Donald trump, lors du débat du 9 octobre 2016
Donald trump, lors du débat du 9 octobre 2016 — Robyn Beck / AFP

POLITIQUE

Etats-Unis: De la NBA à la NFL, les sportifs taclent les «discussions de vestiaire» de Trump sur Twitter

Les sportifs américains ont du mal à digérer les excuses avancées par Donald Trump…
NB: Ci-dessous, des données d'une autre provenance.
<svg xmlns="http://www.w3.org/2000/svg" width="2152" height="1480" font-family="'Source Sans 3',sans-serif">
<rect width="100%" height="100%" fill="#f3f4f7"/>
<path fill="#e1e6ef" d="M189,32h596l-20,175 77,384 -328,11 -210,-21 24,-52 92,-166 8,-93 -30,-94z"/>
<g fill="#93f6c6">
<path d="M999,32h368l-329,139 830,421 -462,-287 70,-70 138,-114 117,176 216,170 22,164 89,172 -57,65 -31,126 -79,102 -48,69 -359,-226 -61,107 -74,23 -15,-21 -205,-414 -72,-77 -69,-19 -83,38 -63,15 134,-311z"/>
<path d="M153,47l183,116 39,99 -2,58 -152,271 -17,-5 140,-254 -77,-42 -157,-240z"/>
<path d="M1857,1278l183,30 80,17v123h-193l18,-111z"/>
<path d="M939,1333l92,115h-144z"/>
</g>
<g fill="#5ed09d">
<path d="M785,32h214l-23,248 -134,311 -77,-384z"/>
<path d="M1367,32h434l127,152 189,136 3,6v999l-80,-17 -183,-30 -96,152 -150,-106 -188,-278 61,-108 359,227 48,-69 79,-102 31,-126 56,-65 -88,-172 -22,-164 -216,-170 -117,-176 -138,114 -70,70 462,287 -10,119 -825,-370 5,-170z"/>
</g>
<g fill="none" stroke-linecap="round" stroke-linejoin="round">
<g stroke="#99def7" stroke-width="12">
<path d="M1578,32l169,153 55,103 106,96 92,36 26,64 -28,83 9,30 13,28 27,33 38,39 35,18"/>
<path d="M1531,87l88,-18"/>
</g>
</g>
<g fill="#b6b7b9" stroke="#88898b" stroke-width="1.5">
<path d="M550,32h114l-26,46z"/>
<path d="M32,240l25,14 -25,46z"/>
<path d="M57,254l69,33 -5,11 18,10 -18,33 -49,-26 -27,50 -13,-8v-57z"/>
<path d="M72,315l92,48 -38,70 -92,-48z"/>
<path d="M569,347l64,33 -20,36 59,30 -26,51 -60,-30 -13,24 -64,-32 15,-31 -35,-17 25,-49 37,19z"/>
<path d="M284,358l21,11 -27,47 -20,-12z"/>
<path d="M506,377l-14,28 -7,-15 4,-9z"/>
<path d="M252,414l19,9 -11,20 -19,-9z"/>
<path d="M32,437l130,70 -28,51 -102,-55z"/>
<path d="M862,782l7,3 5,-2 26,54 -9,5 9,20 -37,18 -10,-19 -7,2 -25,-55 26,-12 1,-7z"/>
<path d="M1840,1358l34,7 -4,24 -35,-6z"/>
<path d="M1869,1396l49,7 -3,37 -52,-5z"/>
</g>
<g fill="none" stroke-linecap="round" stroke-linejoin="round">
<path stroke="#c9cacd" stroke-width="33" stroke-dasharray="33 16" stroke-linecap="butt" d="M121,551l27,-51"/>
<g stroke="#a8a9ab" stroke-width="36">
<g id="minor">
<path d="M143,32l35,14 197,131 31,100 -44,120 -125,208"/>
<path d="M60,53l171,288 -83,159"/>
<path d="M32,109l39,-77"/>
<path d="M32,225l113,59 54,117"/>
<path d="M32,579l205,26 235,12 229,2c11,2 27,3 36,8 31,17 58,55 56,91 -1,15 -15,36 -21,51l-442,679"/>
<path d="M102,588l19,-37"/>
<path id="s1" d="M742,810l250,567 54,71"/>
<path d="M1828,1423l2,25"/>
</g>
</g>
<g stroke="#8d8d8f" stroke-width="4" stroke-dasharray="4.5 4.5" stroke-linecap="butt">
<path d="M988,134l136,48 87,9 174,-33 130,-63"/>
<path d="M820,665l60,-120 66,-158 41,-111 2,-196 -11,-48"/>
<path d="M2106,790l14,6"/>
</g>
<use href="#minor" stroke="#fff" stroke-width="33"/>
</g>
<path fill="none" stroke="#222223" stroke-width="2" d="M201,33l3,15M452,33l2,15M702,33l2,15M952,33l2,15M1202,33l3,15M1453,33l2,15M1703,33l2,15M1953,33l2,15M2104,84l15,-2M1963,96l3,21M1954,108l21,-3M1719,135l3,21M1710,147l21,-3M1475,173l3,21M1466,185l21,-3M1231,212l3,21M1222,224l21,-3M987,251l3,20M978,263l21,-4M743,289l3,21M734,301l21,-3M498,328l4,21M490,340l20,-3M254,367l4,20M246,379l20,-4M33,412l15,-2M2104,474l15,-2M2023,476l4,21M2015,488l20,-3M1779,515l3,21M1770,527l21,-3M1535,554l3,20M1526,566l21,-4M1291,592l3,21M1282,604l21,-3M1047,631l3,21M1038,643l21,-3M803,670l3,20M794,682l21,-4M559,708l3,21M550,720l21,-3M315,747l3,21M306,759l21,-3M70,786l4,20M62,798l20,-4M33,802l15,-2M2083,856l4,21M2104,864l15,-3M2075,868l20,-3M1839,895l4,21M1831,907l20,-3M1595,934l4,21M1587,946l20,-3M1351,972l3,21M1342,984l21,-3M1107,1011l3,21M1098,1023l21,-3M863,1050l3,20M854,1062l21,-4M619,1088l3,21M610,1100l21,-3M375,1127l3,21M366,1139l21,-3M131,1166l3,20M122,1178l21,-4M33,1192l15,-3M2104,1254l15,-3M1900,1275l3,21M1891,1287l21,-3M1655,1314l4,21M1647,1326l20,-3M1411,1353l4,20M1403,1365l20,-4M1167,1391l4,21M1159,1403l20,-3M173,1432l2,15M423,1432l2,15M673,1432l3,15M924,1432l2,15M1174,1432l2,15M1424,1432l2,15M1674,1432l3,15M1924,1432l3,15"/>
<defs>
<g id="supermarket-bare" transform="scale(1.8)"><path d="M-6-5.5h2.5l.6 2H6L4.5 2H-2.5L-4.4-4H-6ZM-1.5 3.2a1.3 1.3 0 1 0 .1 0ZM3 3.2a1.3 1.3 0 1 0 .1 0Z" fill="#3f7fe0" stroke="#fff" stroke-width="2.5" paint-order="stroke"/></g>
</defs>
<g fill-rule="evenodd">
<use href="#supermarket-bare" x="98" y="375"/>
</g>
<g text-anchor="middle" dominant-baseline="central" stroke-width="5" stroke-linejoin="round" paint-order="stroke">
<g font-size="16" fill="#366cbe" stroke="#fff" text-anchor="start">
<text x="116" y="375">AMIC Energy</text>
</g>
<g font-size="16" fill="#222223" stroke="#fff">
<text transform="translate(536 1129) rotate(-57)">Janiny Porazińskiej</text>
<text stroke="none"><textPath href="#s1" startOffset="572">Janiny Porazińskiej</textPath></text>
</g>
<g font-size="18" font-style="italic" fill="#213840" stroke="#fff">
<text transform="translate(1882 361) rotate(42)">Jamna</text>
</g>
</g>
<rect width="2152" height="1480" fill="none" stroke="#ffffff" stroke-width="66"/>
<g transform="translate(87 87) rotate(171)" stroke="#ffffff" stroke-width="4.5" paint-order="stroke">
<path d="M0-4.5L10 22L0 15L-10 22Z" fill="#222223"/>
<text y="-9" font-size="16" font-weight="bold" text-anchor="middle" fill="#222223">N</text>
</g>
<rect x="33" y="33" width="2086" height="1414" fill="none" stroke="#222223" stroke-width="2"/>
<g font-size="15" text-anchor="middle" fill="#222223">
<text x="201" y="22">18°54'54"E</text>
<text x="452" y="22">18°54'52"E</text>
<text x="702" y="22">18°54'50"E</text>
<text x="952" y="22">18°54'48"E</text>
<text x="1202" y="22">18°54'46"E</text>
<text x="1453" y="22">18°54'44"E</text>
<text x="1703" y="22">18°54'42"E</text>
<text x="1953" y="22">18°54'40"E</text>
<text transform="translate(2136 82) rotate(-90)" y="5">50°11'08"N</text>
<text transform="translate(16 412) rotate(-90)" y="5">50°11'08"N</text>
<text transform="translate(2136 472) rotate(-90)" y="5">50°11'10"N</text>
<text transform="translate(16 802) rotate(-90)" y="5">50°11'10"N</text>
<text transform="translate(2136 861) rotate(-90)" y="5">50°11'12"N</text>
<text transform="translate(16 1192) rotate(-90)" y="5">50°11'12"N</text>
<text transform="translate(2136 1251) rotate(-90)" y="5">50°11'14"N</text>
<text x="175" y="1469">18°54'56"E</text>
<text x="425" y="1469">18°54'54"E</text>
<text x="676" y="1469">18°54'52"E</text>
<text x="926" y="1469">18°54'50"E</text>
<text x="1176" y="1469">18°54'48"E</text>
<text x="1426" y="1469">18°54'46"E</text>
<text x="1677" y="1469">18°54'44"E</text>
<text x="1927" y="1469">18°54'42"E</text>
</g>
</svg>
Aux Etats-Unis, personne n’a apprécié - rétroactivement - les propos dégradants pour les femmes tenus par Donald Trump en 2005, et cela inclut les plus grands sportifs du pays. D’autant que le candidat républicain a qualifié cette casserole de « discussion de vestiaire » lors du deuxième débat présidentiel, une métaphore qui touche l’environnement sportif, et qui a logiquement fait réagir une bonne poignée d’athlètes.

« Je n’ai jamais entendu de propos de ce type dans un vestiaire », a par exemple écrit sur son compte Twitter CJ McCollum, joueur de l’équipe NBA des Portland Trailblazers.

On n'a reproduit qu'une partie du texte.